As a new birder, I did a lot of checking before buying a guide. I found Sibley to be the best guide for the field. While there is limited information, this guide provides essential information needed to make a positive identification. It includes multiple images of birds as well as any variants for gender, age, etc. While I would definitely suggest at least looking at other guides, I would say this is the essential guide for time in the field. Additionally, now that the larger Sibley Guide has been split into a Eastern and Western version it is portable: it fits in my back pocket as I trek through the woods.

The Best of Birding Field Guides! Not just for East Coast..

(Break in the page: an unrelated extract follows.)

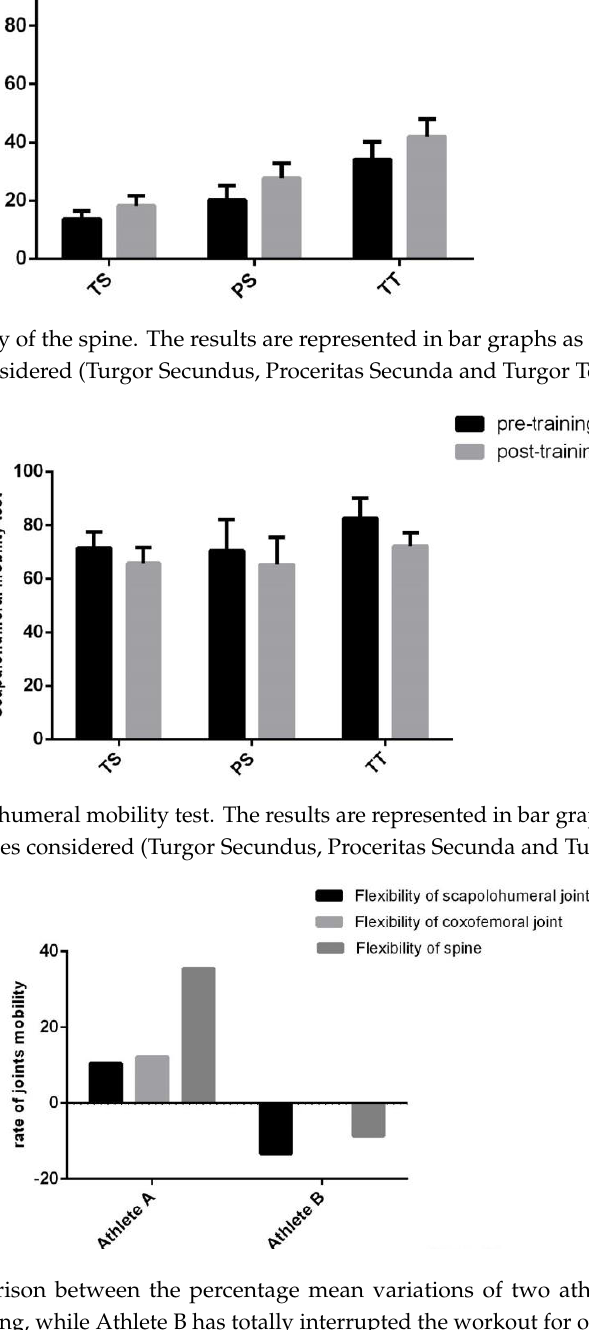
Figure 12. Comparison between the percentage mean variations of two athletes: Athlete A has completed the training, while Athlete B has totally interrupted the workout for one and a half months.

I bought this book because I live in the Northeast. However, I was surprised to discover that this edition actually has most species of birds, including those that live in the West or South, with ranges through and including Mexico. This was a wonderful surprise as I actually travel quite a bit, so I don't have to buy additional editions of Sibley's bird books.As to the content of Sibley's guide, there is none better. His illustrations are outstanding, and descriptions are just wonderful. He describes ranges, eating habits, whether the bird tends to be solitary or fly in groups (flocks), nesting, coloration, etc. Best of all, I really like how he shows the bird in a multitude of positions, from standing to flight, so that if you saw a glint of the bird in a different point of view, you can still identify it using this guide. Top ratings.

the best guide I've used

I own Sibley's larger guide, his "birding basics", and his guide to behaviour. I adore his plain, honest writing style, and his amateur-scientific approach. Not to say that Sibley, one of the big shots in the birding world, is an amateur -- just that he knows what the serious student needs and wants.His paintings are amazingly accurate (and beautiful -- I wish you could buy offsets.) I've made tentative identifications (later more solidly confirmed) just based on, say, the density of stippling or the exact extent of a faint color wash. Even in the small-size guide, he includes helpful "in flight" sketches, notations about wing motion, and anything else that might be helpful.His notations next to each species are fantastic. In addition to voice, they cover some identification problems (easily confused species, variable plumage, marks that are appear obvious in pictures but are hard to see in the field), some remarks on habitat and behaviour (especially when it helps identification), and some hints for identification that you might not pick up on at first. Subspecies and crossovers are depicted when necessary.There are a lot of field guides that rely on photographs; Sibley's work will instantly convert you to drawings. They present the "idealized" bird; you can compare your rugged, flea-bitten specimen to the text and learn a lot more than just its name.As a scientist myself, I appriciate Sibley's cautious approach to identification, as well as his ability to quickly synthesise what is know about a population even when it doesn't admit of a quick one-liner. Sibley jumps right in and uses the ornithological terms for plumage patterns; I would have appriciated having the non-passerines diagrammed on the back inside cover (instead of in his excellent introduction, and in place of a rather superfluous map of North America) for easier reference, but that's a minor quibble.This is not a guide you easily outgrow. My one last complaint is that the pages and binding are a little stiff and seem to have resisted "thumbing in" even after many months of use!

Excellent field guide

This field guide is a nice size that's easy to carry around, has multiple drawn pictures of each bird as well as a short text and range map for each - The text generally starts out with saying if the bird is common or not and then goes into where they nest, winter etc. It talks about the typical foods, if they're solitary or not. One thing I like too is that it often tells if the bird is native or non-native to the US which I find particularly interesting. Voice/song is also discussed in the text. Excellent reference book. I keep one in the house and one in the car. Highly recommended!